I reflect awhile on the challenge of finding balance between simply being and self-awareness. I watched an interesting (and deeply considered) video about self-awareness yesterday. It provided food for thought and a lot of nuance to something I hadn’t considered so deeply before, myself.  I’ll probably watch it again.

Daybreak finally touches the sky. I can make out the trail now, without my headlamp. A useful metaphor for life and experience, I suppose. I smile to myself and prepare to begin again.

The hot (so hot) coffee is soothing on my still raw feeling throat and warm in my hands. The morning is mild, and it rained during the night. This lingering cold was complicating my morning, so I picked up coffee on my way to the trailhead instead of after.

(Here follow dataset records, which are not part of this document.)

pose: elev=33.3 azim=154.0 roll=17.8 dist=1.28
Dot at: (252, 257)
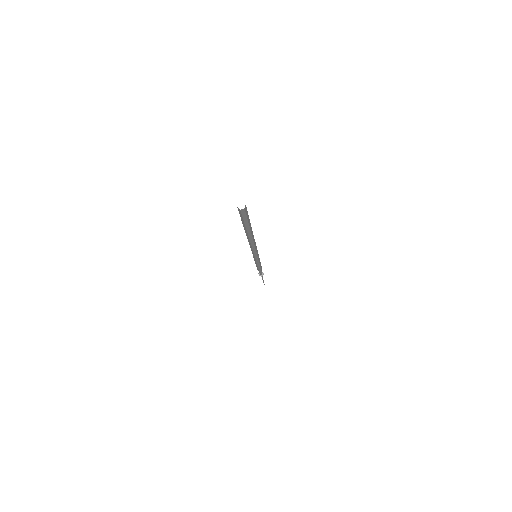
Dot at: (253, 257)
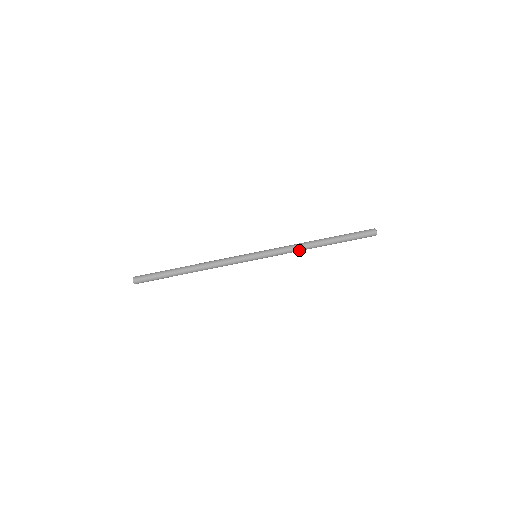
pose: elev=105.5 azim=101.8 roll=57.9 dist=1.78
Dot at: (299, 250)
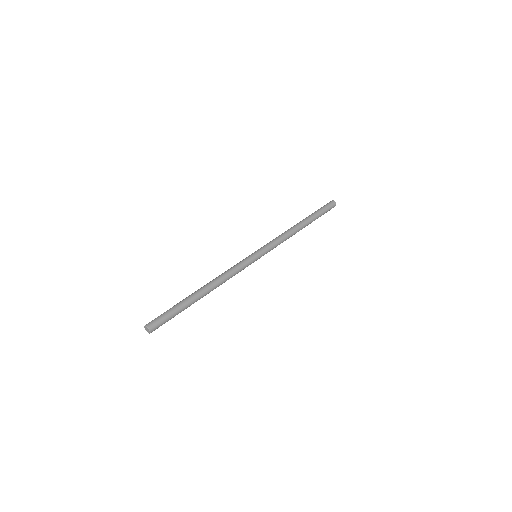
Dot at: (289, 237)
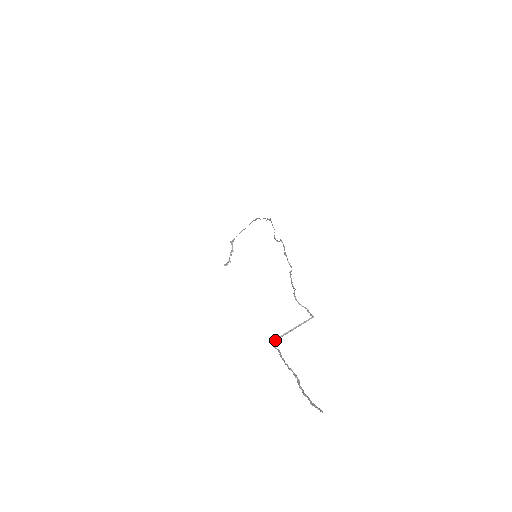
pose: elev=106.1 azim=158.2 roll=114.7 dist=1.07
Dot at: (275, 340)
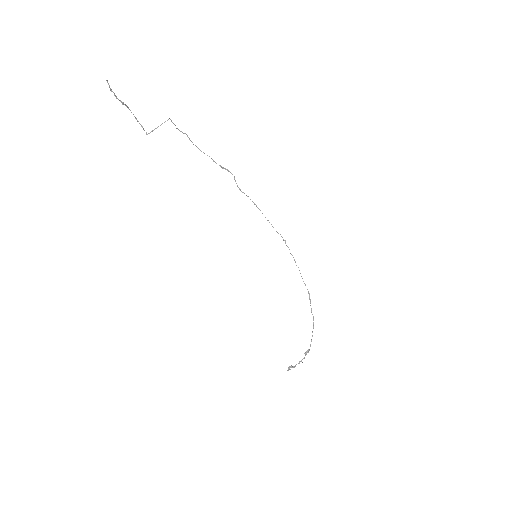
Dot at: (149, 133)
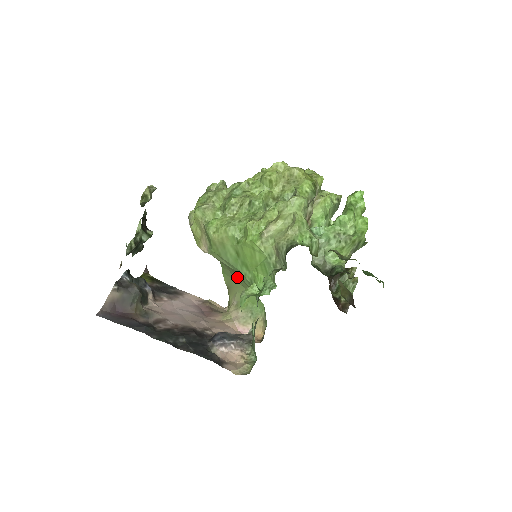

It was a good choice. Walking and drinking coffee at the same time makes for a slower, relaxed walk. I reach the halfway point at daybreak, even though I got started earlier than I have been.

Taking the moments as they come, enjoying them as they are.

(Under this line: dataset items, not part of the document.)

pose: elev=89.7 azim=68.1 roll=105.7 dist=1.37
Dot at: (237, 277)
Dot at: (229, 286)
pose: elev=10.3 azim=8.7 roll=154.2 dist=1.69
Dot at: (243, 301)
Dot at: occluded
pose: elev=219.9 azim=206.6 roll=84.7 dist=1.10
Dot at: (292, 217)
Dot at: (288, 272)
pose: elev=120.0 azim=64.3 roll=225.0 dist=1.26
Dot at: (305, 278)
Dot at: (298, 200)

I set my coffee down and reach for a tissue – and manage to kick over my coffee cup clumsily. Well, shit. I sigh to myself and shrug, picking up the cup. It’s not quite empty. I finish what’s left and crush the cup flat, and put it in my pocket.

Spilled coffee is not exactly high tension disaster. Once, a long time ago now, it might have been too much to bear, or felt like heartbreaking misfortune, in an unexpectedly fragile moment. My resilience was so poor then that any harsh word could crush me completely, and any misadventure, however minor, would wreck my day. I was aggressive, easily triggered, and prone to explosive emotional outbursts inappropriate in adult behavior. It’s not like that now, after years of practicing practices and building emotional resilience. Now I can even hear about heinous acts of pointless violence, and endure, without hours of weeping or withdrawal. I no longer “bear the weight of the world” on my own shoulders…at least not every day, all the time, until it crushes me like a paper cup. I make other choices and protect my peace.

I walk my own path.

…I care, and I do what I can, and freely speak my mind on troubling events in the world, and having taken care of my own heart, and my own peace, I can be more effective and speak with greater clarity…

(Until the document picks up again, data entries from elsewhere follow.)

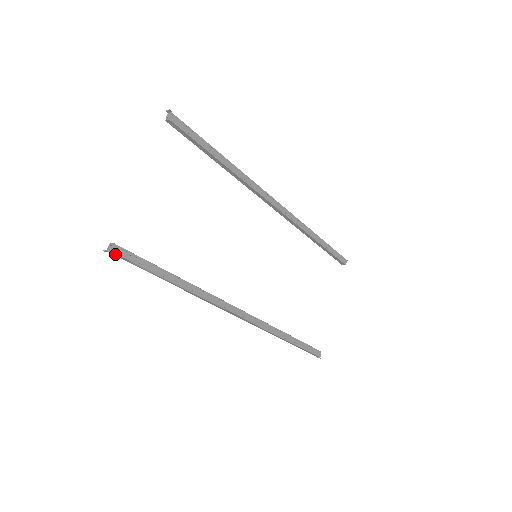
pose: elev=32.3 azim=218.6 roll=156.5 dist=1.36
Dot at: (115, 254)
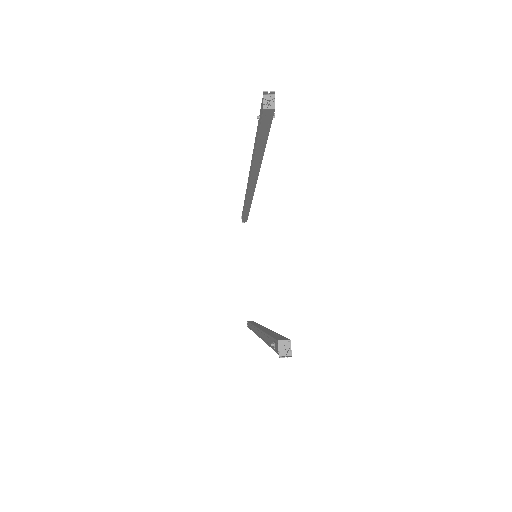
Dot at: (288, 353)
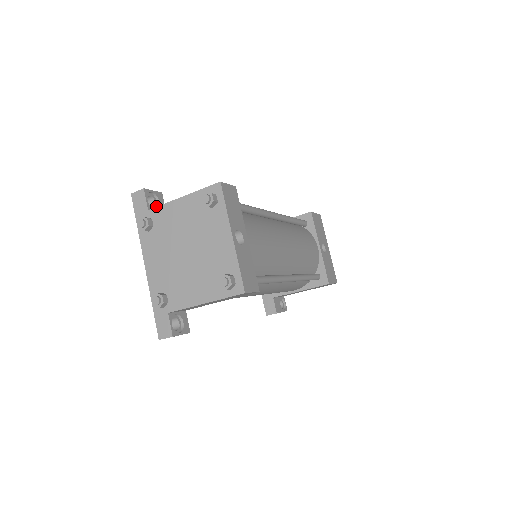
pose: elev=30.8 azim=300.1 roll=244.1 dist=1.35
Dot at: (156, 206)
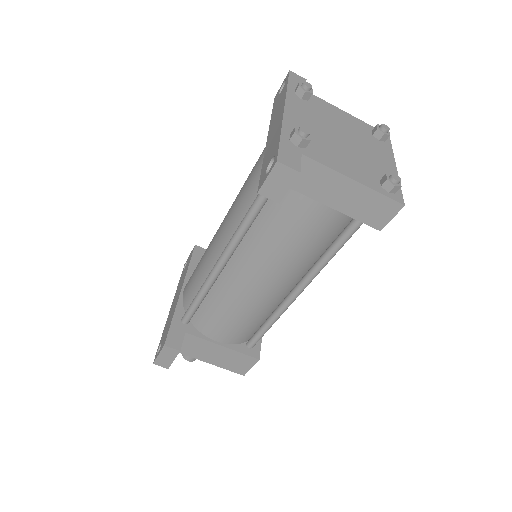
Dot at: occluded
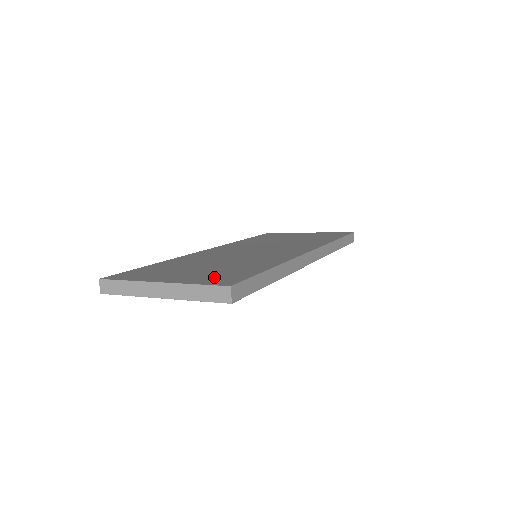
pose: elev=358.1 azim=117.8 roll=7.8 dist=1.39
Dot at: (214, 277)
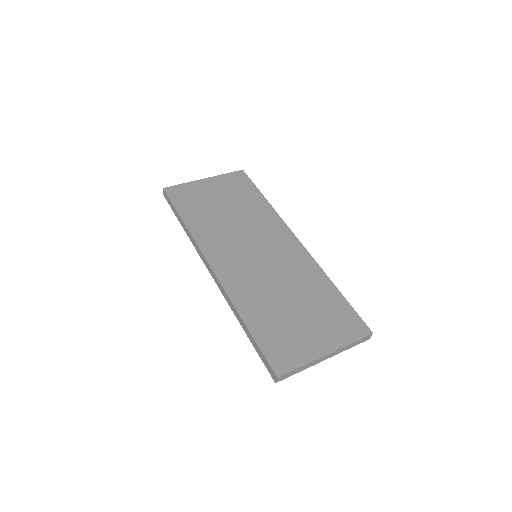
Dot at: (341, 326)
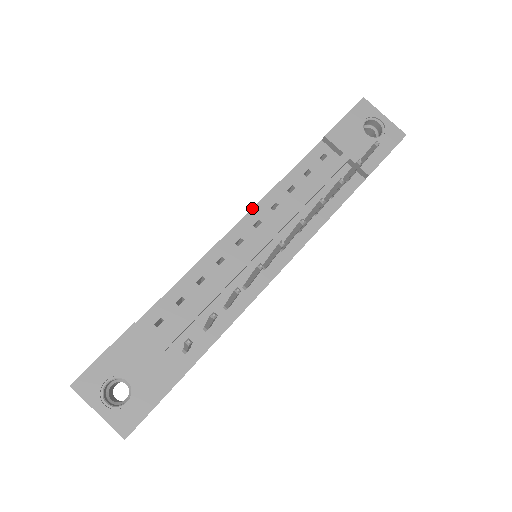
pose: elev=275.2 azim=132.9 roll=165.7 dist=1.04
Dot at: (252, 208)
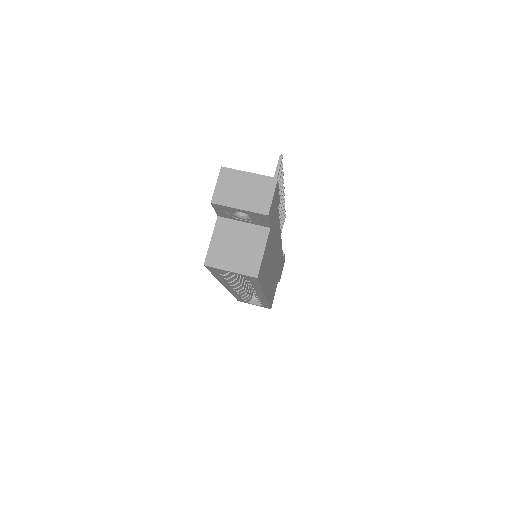
Dot at: occluded
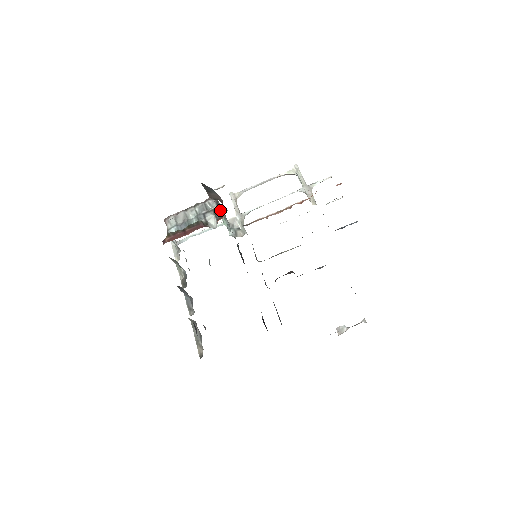
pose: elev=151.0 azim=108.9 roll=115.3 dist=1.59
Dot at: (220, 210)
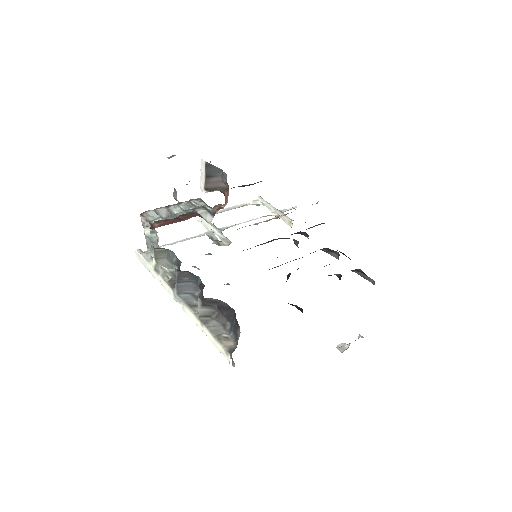
Dot at: (211, 207)
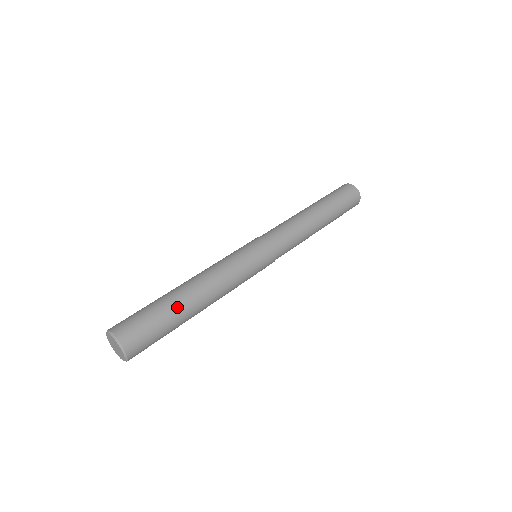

I watch the gray rainy dawn bring a new day. It’s an ordinary enough day. Work…then the weekend, and the first trail mile in new boots. I’m looking forward to it. This stupid head cold vexes me. I could do more, better, without it. I sigh and start a coughing fit. Once it passes I breathe the fresh air deeply. It already tastes of Spring.

The new medication for my neuropathic pain actually seems to help fairly profoundly without making me stupid, knocking me out, or causing some nasty side effect worse than the pain. I’m enjoying the improvement. It has even “turned down the volume” on my tinnitus quite a bit. I’m grateful to my Traveling Partner for encouraging me to keep seeking a solution, and for sharing his experience on various medications he’s been given. We are not “the same”, but we are both human, and have similar physical challenges. Similar enough in some cases to learn a lot from talking about our experiences together, and supporting each other. I am fortunate to have this partnership.

A soft misty sprinkle begins to fall. No winter here, this year, not really. I sigh and chuckle; I enjoy the misty rain drops on my face. Still… the rain gets me to my feet, ready to begin again.

However straight and obvious life’s path seems at a glance… I can’t quite see where it leads.